Deadline day has come and gone for the nuclear negotiations, and surprise, surprise—no deal. Now, despite concerns that passing the July 9 date (thus triggering an extended Congressional review period under Corker-Menendez) would make the deal harder to pass domestically, the Administration is signaling it may well prolong the negotiations indefinitely, according to the Wall Street Journal.

For their part, Iranian negotiators seem to be in no particular hurry to get a deal done today, or even later this week. A senior Iranian official told reporters, “We do not see any definite deadline. July 7, July 8 or July 9 — we do not consider these dates as dates we have to finish our job. Even if we do not finish by July 9, it will not be the end of the world. We need to get a good agreement.” (And a “good agreement” in Iran’s eyes—and perhaps Russia’s too—may now include lifting the United Nations arms embargo.)

So, despite the breathless headlines, it’s really Groundhog Day in Vienna: the Obama administration is on the edge of a deal, and Iran does something to screw things up. Again.

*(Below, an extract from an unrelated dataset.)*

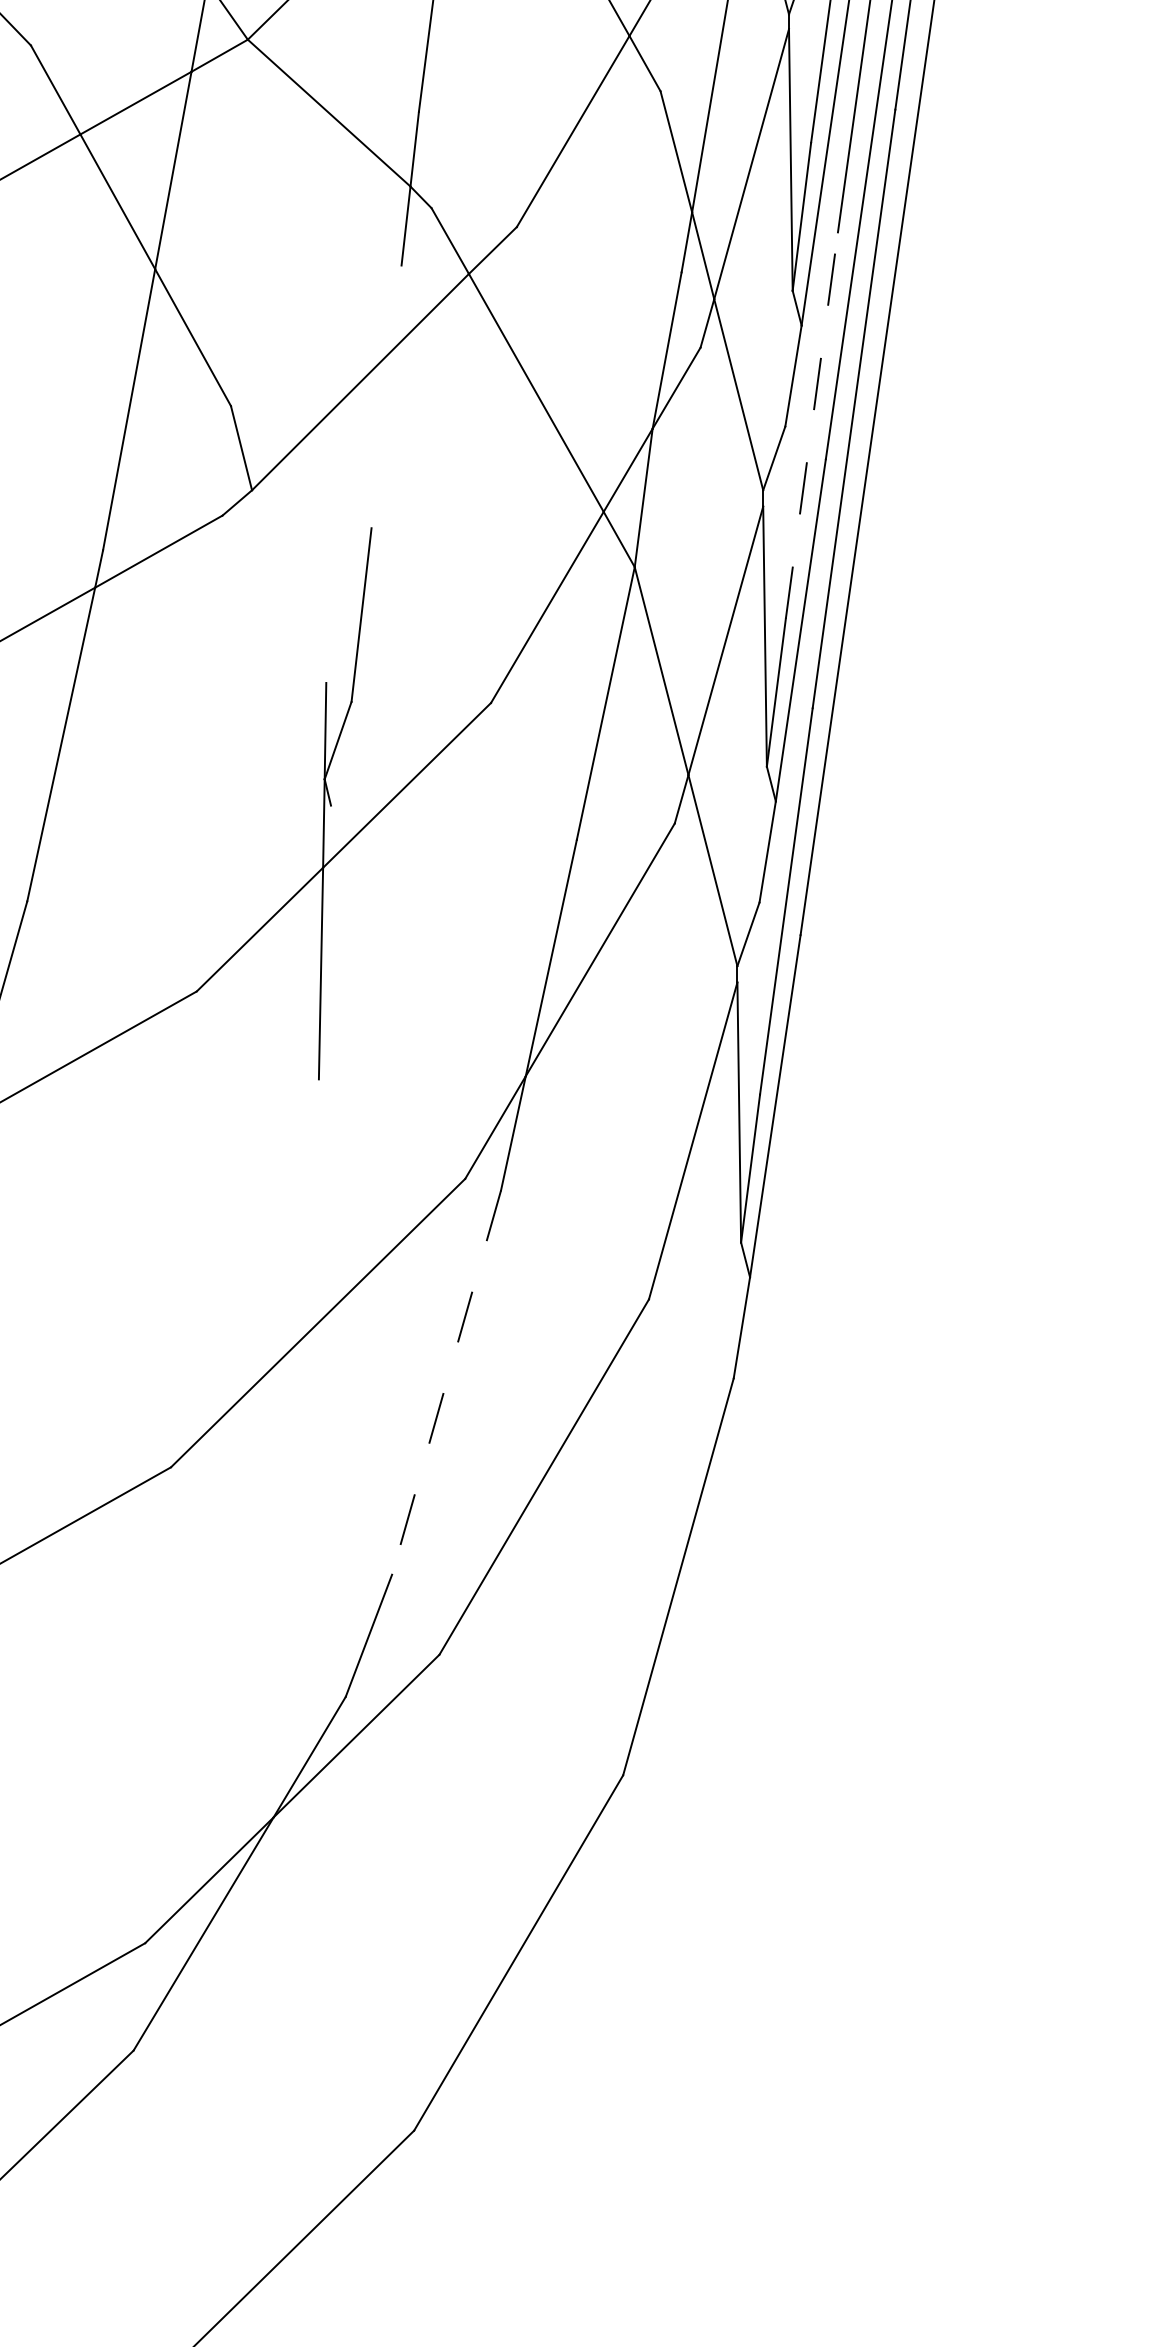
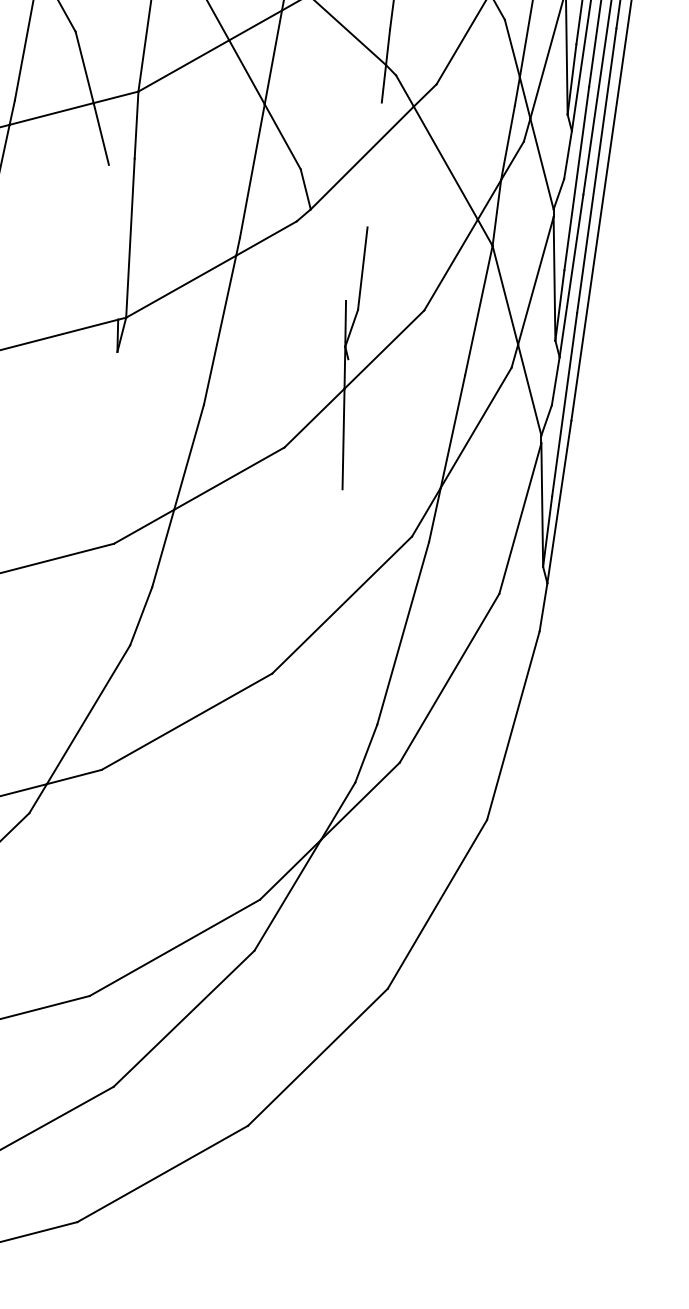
line: (811, 425) -> (576, 178), dashed -> solid
line: (447, 1382) -> (403, 633), dashed -> solid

It has been clear for some time that, while the White House is in a hurry to get to a conclusion, the Iranians are happy to keep spinning the process out. That willingness has given the Iranians an edge in late-stage negotiations—and they are using it effectively.

In an attempt to reverse this advantage and to put Iranians in the position of trying to close the deal, some have suggested that the interim deal could be rolled over. That suggestion has at least some support from the Senate, Israel, and other interested parties, but the warm reception it has received is a sign of just how little confidence is felt in the course of the negotiations themselves. If negotiations were going the way the U.S. and its allies wanted, there would be calls to close out the interim arrangements and to replace them with the fabulous permanent deal. That isn’t happening.

We still don’t really know what the Iranians want. One interpretation is that they are just trying to see what else they can squeeze out before finally signing the deal. Another is that they don’t plan to do a deal—that Lucy will pull the football away from Charlie Brown—and that they are dragging out the process before finally walking away.

The most likely explanation: the Supreme Leader isn’t operating according to some well laid out secret plan—the Protocols of the Elders of Qom. Instead, he makes moves on the chessboard, sees what response he gets, then makes another move, all the while keeping his options open and exploiting the opportunities he finds. Keeping President Obama focused on the negotiations while holding the final deal just out of reach isn’t a bad position for the Supreme Leader—especially when, so far, every step of the process has weakened America’s position and bolstered Iran’s.